Breaking into this market requires scale and there are concerns about the number of players in the market just in the UK. With Rothesay Life and MetLife believed to be up for sale, this has constricted the market and despite the rigorous protections placed around sold insurance books, there is nervousness about doing deals with an entity that may not exist much longer. This, in turn, may have an impact on price.

“It’s a fine balance for healthy competition in the marketplace and the natural policing of prices could be affected,” says Phillips. “Prices could go up in response to supply and demand, but then we won’t see deals unless they are done at a sensible price.”
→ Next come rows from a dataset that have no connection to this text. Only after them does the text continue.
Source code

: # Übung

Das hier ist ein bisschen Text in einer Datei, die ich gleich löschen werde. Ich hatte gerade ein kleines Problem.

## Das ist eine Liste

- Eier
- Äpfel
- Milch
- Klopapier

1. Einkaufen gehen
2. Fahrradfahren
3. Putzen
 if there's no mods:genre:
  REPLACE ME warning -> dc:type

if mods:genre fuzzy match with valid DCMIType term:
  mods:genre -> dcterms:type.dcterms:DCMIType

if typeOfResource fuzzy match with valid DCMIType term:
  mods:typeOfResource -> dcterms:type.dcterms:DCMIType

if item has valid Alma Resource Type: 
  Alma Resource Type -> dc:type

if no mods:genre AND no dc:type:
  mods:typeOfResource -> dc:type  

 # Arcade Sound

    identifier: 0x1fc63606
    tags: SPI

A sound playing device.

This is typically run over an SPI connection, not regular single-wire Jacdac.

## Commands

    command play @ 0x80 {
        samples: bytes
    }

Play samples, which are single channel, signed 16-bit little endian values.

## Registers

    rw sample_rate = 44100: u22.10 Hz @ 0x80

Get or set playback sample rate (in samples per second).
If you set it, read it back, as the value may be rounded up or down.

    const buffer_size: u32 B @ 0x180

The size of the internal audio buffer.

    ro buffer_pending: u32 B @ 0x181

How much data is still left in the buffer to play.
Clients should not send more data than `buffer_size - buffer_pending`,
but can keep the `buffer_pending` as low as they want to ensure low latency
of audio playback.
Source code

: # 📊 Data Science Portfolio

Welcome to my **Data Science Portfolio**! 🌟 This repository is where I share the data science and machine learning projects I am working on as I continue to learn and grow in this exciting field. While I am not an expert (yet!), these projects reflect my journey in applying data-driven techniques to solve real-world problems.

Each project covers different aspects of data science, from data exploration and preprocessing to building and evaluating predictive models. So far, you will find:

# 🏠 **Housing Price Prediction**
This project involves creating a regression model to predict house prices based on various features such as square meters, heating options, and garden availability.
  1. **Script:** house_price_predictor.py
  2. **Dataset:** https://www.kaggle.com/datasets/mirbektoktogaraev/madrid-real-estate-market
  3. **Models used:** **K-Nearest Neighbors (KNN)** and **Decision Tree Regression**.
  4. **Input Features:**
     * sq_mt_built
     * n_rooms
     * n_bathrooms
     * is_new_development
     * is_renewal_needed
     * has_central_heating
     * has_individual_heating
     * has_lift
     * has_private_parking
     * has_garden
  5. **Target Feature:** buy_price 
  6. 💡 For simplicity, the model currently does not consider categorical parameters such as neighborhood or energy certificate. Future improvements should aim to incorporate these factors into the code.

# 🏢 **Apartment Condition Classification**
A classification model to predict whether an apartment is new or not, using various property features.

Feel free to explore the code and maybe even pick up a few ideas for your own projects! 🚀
The whole market in his hands
The issue of price is always a sensitive one, but one innovation may prove a game changer, particularly for some small schemes.

One way of guaranteeing you only pay for what you’re going to use is to have an underwritten process. The drawback with this is, unless you want to write to all your members with forms for each of the different providers, you are forced to commit to one, limiting the choice of quotes.

But JLT is confident it can now run a whole of market search among the insurance companies quoting at the lower level – Aviva, Just Retirement, L&G and Partnership. It has developed a common form that is in pilot and Phillips believes this could have a considerable impact on many smaller schemes looking to buy out.

“The ability to hold a whole of market exercise will break the cycle of loading somewhere in the pricing due to uncertainty about the members.”

Though some small schemes will pay less, he concedes those with a healthy population will pay more, but argues the system will be fairer.

“And just as with car and house insurance, each insurer likes different risks, so schemes will likely receive different rates for different impairments, giving them better options for their members,” he adds.

The pilot is already underway and JLT is looking at schemes with liabilities as high as £30-£40 million. And with several thousand small DB schemes in the market, buyout may no longer be an unobtainable dream, particularly for small employers.